Long before we caught our first whiff of the Pacific, we were immersed in snarls of traffic. Like pretty well the entire eastern seaboard, the west coast of California is a huge fishnet of highways and endless traffic. Although we were looking forward to a nice stroll on the beach after spending the last few months in the desert, trying to find a spot where we could walk Melo and Pix was difficult. We stayed at an expensive RV site at Morro Bay where we had no privacy. The beach was off limits for the dogs so we had to drive about twenty miles before we found a place that allowed dogs (On Leash Only — which we ignored).
Like salmon fighting upstream, we continued north from Morro Bay until we stayed with some old friends in Santa Cruz. Although Santa Cruz is part of the extended network of cities that make up most of the Californian coast, our friends had created a small refuge within the maelstrom where we felt we could take the time to revive. Santa Cruz is also a picturesque city that seems to have avoided most of the worst of the west coast congestion. On one of our evenings, our friends took us to a rare secluded beach which was glorious and dark. It was shielded from all the lights of the city because of the tall cliffs bordering its shore.

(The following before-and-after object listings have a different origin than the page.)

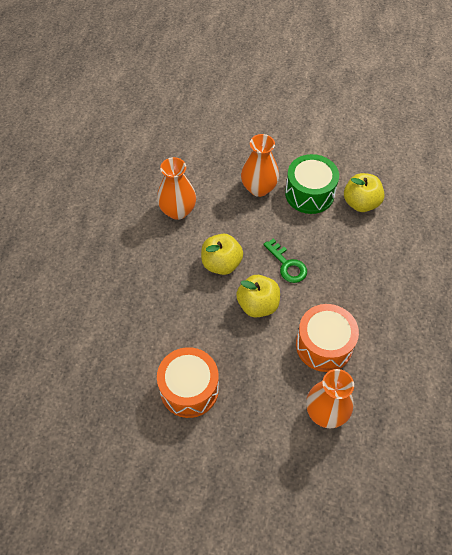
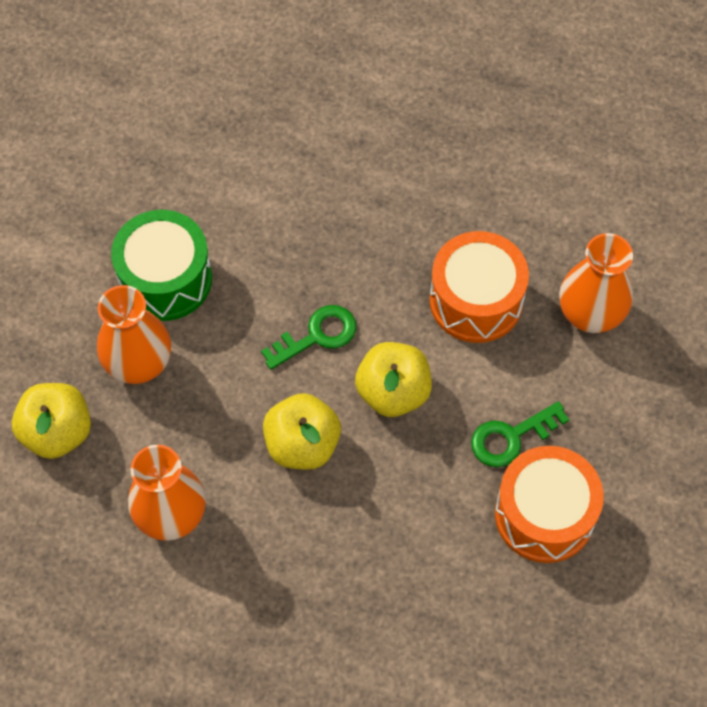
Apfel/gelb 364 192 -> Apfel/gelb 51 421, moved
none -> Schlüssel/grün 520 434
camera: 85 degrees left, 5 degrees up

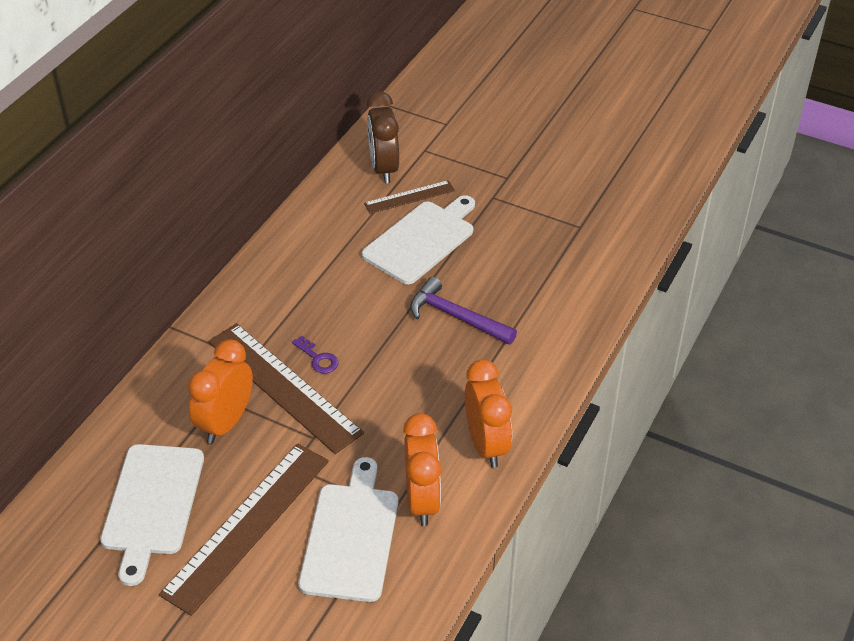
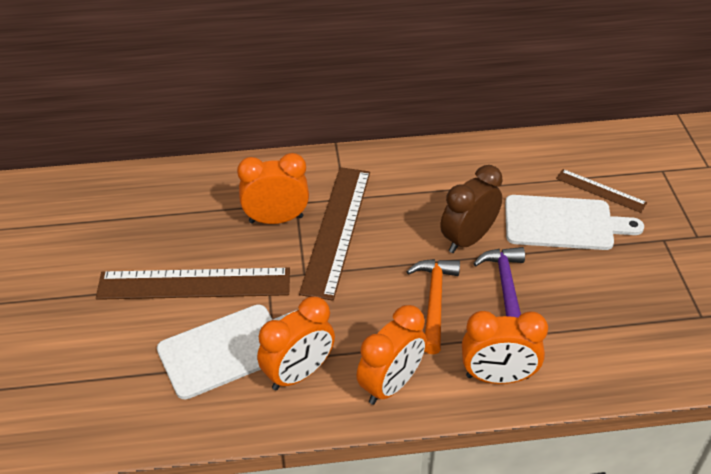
none -> Hammer/orange 433 306
Wecker/braun 383 137 -> Wecker/braun 471 209, moved
none -> Wecker/orange 505 347
Schneidebrett/weiß 152 515 -> none
Schlüssel/lila 315 354 -> none
camera: 55 degrees right, 0 degrees up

We debated whether the sparkling shimmer on the waves was caused by the silvery crescent of the moon or phosphorescent algae in the water.
After Santa Cruz, we continued to push hard northward, edging into the interior to avoid some of the congestion. Kat found us some beautiful boondocking spots, some of which were free, and most of which, to our surprise, were remote and mostly empty. On our last day in California, we stayed at a free campground at Shastina Lake, just north of Mount Shasta. There were only two or three other campers who, like us, kept to themselves.
That night, the wind rose up and banged and rocked our camper, making us feel like we were in a boxcar on a speeding train. I was less afraid of being toppled over than I was of being impaled by one of the branches flying all around us. I didn’t sleep well and had strange dreams of ghosts trying to cross from their world into ours. Who knows what spirits are hidden in the winds?
The hard wind would remain with us for the next few days, as would heavy rains, and even some snow. But I didn’t mind. Not at all. I am from the north and I have the prairie winter in my blood. Maybe that’s why I prefer the more extreme places. Most folks like to congregate in the warmer, more comfortable lands, where the sun always shines and where they can walk around in shorts and straw hats while sipping cocktails. But as we crossed over from California into Oregon, I realized that I prefer places with harder edges. The emptier the land, the more I’m at home. And when we do finally find our home, perhaps one day all that will remain of us will be an abandoned tent. Or an empty truck camper.